Prevention of type 2 diabetes is a good example of specific action that improves wellbeing and helps to curtail public spending. A project focusing on the prevention of type 2 diabetes is being planned, with a research team led by Professor Janne Martikainen from the University of Eastern Finland in charge of modeling its societal benefit. On 12 March, the team published a report on the savings preventive measures could generate.
“The risk group for type 2 diabetes (T2D) in Finland includes 700,000 people aged 40–80. The expected total societal costs associated with T2D amount to nearly EUR 9 billion in current value. Lifestyle interventions could bring the total costs down by one, even by two billion euros. Consequently, measures to prevent type 2 diabetes offer significant savings potential for the public health sector and for the national economy, not to mention improvements in individual health and wellbeing,” Professor Martikainen says.
“Furthermore, prevention and thereby reduced incidence of T2D and diabetes-associated diseases could result in 73,000–146,000 additional quality-adjusted life years. The expected total cost at individual level averages at EUR 13,500 in present value, and the corresponding achievable savings potential is somewhere between EUR 1,600 and 3,200. Based on the results of sensitivity analyses, investment in lifestyle interventions could repay itself in 3–12 years, depending on the expected cost and effectiveness of the intervention, and the initial T2D risk,” Martikainen explains.
While societal cost savings could be achieved by targeting working age population at an increased risk of developing T2D, lifestyle interventions in the older age groups generate relatively more quality-adjusted life years at the population level.
“We will move forward with the T2D prevention project preparations with municipalities that have expressed an interest. Practical measures are scheduled to begin in 2021. Right now, we still have room for a few municipalities or regions. Once the project has proved its effectiveness in the pilot municipalities, we hope to expand it across Finland,” says Mika Pyykkö, Director of the Centre of Expertise for Impact Investing, describing the next stages of the project.

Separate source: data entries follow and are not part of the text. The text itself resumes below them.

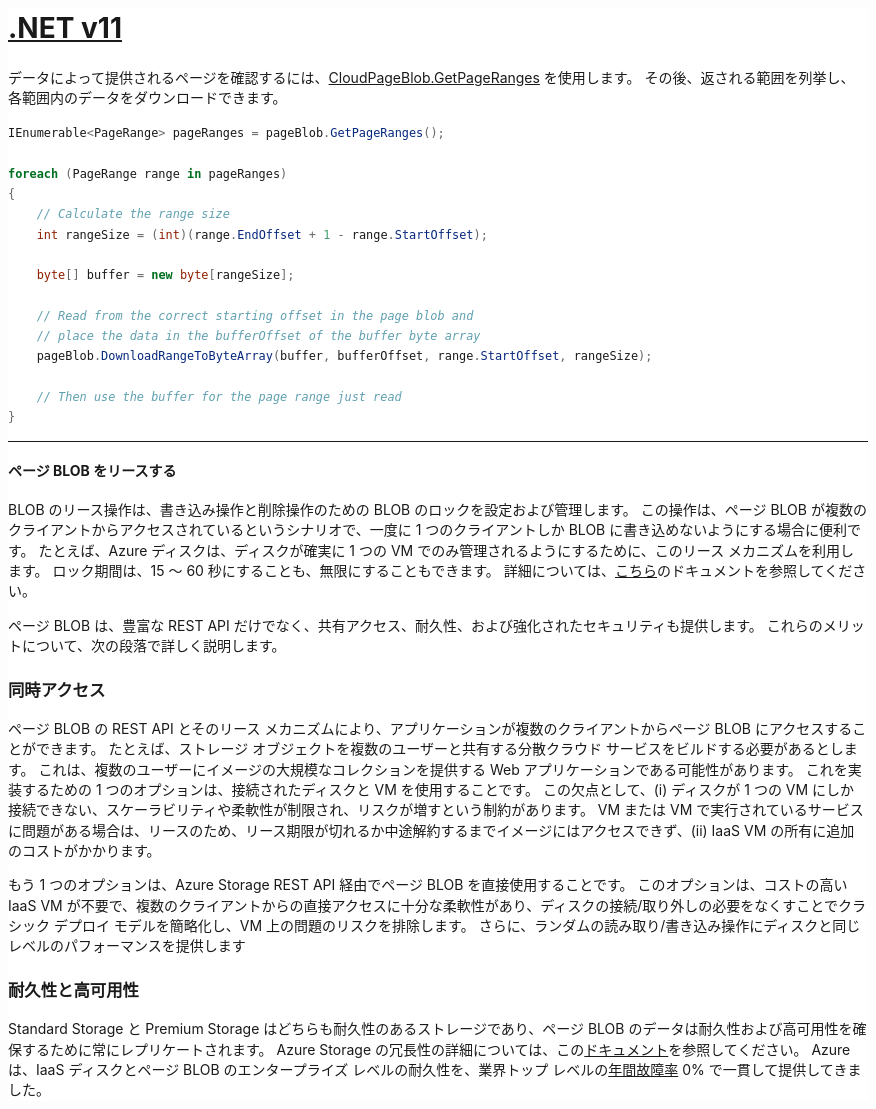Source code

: # <a name="net-v11"></a>[.NET v11](#tab/dotnet11)

データによって提供されるページを確認するには、[CloudPageBlob.GetPageRanges](/dotnet/api/microsoft.azure.storage.blob.cloudpageblob.getpageranges) を使用します。 その後、返される範囲を列挙し、各範囲内のデータをダウンロードできます。 

```csharp
IEnumerable<PageRange> pageRanges = pageBlob.GetPageRanges();

foreach (PageRange range in pageRanges)
{
    // Calculate the range size
    int rangeSize = (int)(range.EndOffset + 1 - range.StartOffset);

    byte[] buffer = new byte[rangeSize];

    // Read from the correct starting offset in the page blob and
    // place the data in the bufferOffset of the buffer byte array
    pageBlob.DownloadRangeToByteArray(buffer, bufferOffset, range.StartOffset, rangeSize); 

    // Then use the buffer for the page range just read
}
```

---

#### <a name="leasing-a-page-blob"></a>ページ BLOB をリースする

BLOB のリース操作は、書き込み操作と削除操作のための BLOB のロックを設定および管理します。 この操作は、ページ BLOB が複数のクライアントからアクセスされているというシナリオで、一度に 1 つのクライアントしか BLOB に書き込めないようにする場合に便利です。 たとえば、Azure ディスクは、ディスクが確実に 1 つの VM でのみ管理されるようにするために、このリース メカニズムを利用します。 ロック期間は、15 ～ 60 秒にすることも、無限にすることもできます。 詳細については、[こちら](/rest/api/storageservices/lease-blob)のドキュメントを参照してください。

ページ BLOB は、豊富な REST API だけでなく、共有アクセス、耐久性、および強化されたセキュリティも提供します。 これらのメリットについて、次の段落で詳しく説明します。 

### <a name="concurrent-access"></a>同時アクセス

ページ BLOB の REST API とそのリース メカニズムにより、アプリケーションが複数のクライアントからページ BLOB にアクセスすることができます。 たとえば、ストレージ オブジェクトを複数のユーザーと共有する分散クラウド サービスをビルドする必要があるとします。 これは、複数のユーザーにイメージの大規模なコレクションを提供する Web アプリケーションである可能性があります。 これを実装するための 1 つのオプションは、接続されたディスクと VM を使用することです。 この欠点として、(i) ディスクが 1 つの VM にしか接続できない、スケーラビリティや柔軟性が制限され、リスクが増すという制約があります。 VM または VM で実行されているサービスに問題がある場合は、リースのため、リース期限が切れるか中途解約するまでイメージにはアクセスできず、(ii) IaaS VM の所有に追加のコストがかかります。 

もう 1 つのオプションは、Azure Storage REST API 経由でページ BLOB を直接使用することです。 このオプションは、コストの高い IaaS VM が不要で、複数のクライアントからの直接アクセスに十分な柔軟性があり、ディスクの接続/取り外しの必要をなくすことでクラシック デプロイ モデルを簡略化し、VM 上の問題のリスクを排除します。 さらに、ランダムの読み取り/書き込み操作にディスクと同じレベルのパフォーマンスを提供します

### <a name="durability-and-high-availability"></a>耐久性と高可用性

Standard Storage と Premium Storage はどちらも耐久性のあるストレージであり、ページ BLOB のデータは耐久性および高可用性を確保するために常にレプリケートされます。 Azure Storage の冗長性の詳細については、この[ドキュメント](../common/storage-redundancy.md)を参照してください。 Azure は、IaaS ディスクとページ BLOB のエンタープライズ レベルの耐久性を、業界トップ レベルの[年間故障率](https://en.wikipedia.org/wiki/Annualized_failure_rate) 0% で一貫して提供してきました。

The Centre of Expertise for Impact Investing launched operations in January 2020. It is part of the administrative organisation of the Ministry of Economic Affairs and Employment, but serves the entire public sector in areas such as the social impact bond, or SIB.
To increase wellbeing and ensure economic growth, we need to introduce new practices and pool tax revenue and private capital, with focus on preventing the occurrence and escalation of various problems. The objective is to create projects in which tax revenue is only used to pay for the desired outcomes. The repayment of and return on capital invested depend on the economic benefits that the activities in question deliver to the public sector.